Winslet was twice nominated for best performance by a female actress in a limited series or TV movie for playing a dictator in The Regime, and in the lead actress motion picture drama category for her turn as model turned war correspondent Elizabeth Miller in Lee.

She was beaten by Jodie Foster for crime series True Detective: Night Country, an anthology series that focused on men going missing in Alaska in its latest season, in the TV category, while Brazilian actress Fernanda Torres triumphed in the film section for I’m Still Here, set at the time of military dictatorship in Brazil.

Swinton (above) had been nominated in the same film best actress category for The Room Next Door, which deals with themes of assisted dying and friendship.
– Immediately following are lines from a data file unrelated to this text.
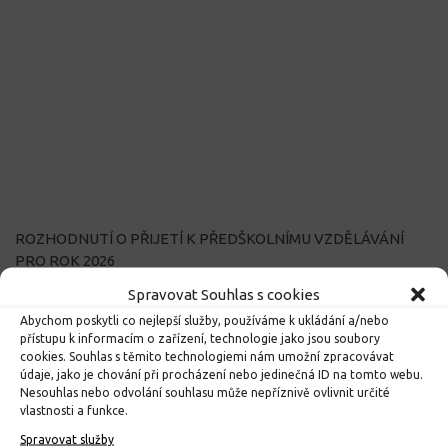
ROZHODNUTÍ O PŘIJETÍ K PŘEDŠKOLNÍMU VZDĚLÁVÁNÍ
PRO ROK 2026
10. 4. 2026
Spravovat Souhlas s cookies
Abychom poskytli co nejlepší služby, používáme k ukládání a/nebo
přístupu k informacím o zařízení, technologie jako jsou soubory
cookies. Souhlas s těmito technologiemi nám umožní zpracovávat
údaje, jako je chování při procházení nebo jedinečná ID na tomto webu.
Nesouhlas nebo odvolání souhlasu může nepříznivě ovlivnit určité
vlastnosti a funkce.
Spravovat služby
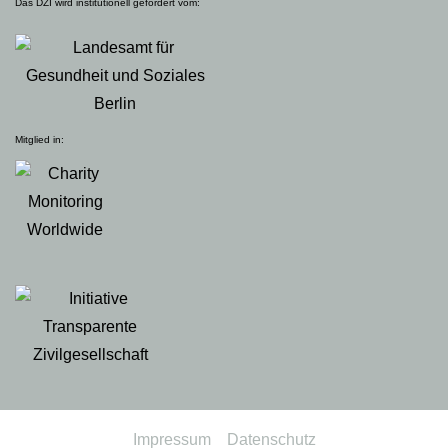
Das DZI wird institutionell gefördert vom:
Mitglied in:
Impressum
Datenschutz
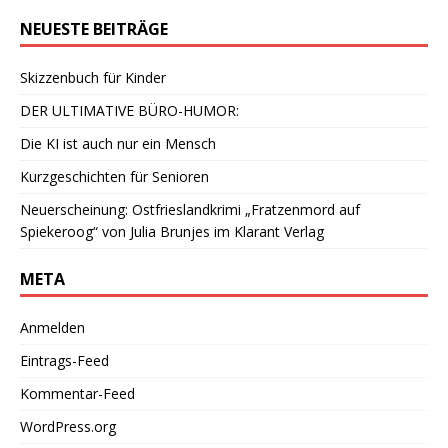
NEUESTE BEITRÄGE
Skizzenbuch für Kinder
DER ULTIMATIVE BÜRO-HUMOR:
Die KI ist auch nur ein Mensch
Kurzgeschichten für Senioren
Neuerscheinung: Ostfrieslandkrimi „Fratzenmord auf
Spiekeroog“ von Julia Brunjes im Klarant Verlag
META
Anmelden
Eintrags-Feed
Kommentar-Feed
WordPress.org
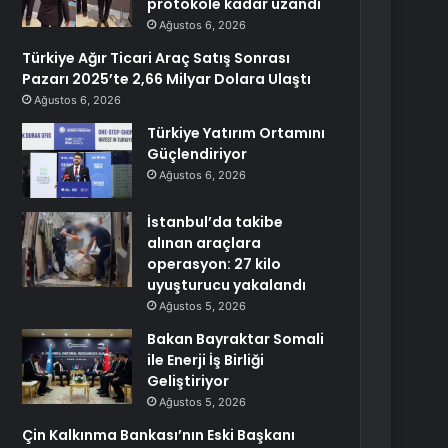
protokole kadar uzandı
Ağustos 6, 2026
Türkiye Ağır Ticari Araç Satış Sonrası
Pazarı 2025’te 2,66 Milyar Dolara Ulaştı
Ağustos 6, 2026
Türkiye Yatırım Ortamını
Güçlendiriyor
Ağustos 6, 2026
İstanbul’da takibe
alınan araçlara
operasyon: 27 kilo
uyuşturucu yakalandı
Ağustos 5, 2026
Bakan Bayraktar Somali
ile Enerji İş Birliği
Geliştiriyor
Ağustos 5, 2026
Çin Kalkınma Bankası’nın Eski Başkanı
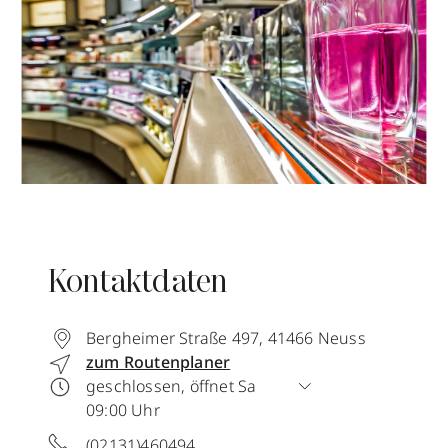
Kontaktdaten
Bergheimer Straße 497
,
41466
Neuss
zum Routenplaner
geschlossen, öffnet Sa
09:00 Uhr
(02131)460494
Wicked star Erivo was beaten by Demi Moore for body horror The Substance, which tells the story of a famous woman who takes a mysterious drug to become young again after being fired from her TV show, while A Gentleman in Moscow star McGregor was beaten in the same category as Gadd by Farrell.

For the best actor in a TV drama category, Redmayne’s star turn as an assassin in Sky Atlantic series The Day Of The Jackal, and Oldman’s continued role as a rude, unpleasant spy in the fourth season of MI5 thriller Slow Horses lost out to the critically praised Shogun star Hiroyuki Sanada.

Elsewhere, BBC Christmas movie Wallace & Gromit: Vengeance Most Fowl, which saw the return of evil penguin Feathers McGraw take his revenge on the inventor Wallace and his faithful dog Gromit, lost in the animated film category to cat movie Flow, a Latvian film that has no dialogue.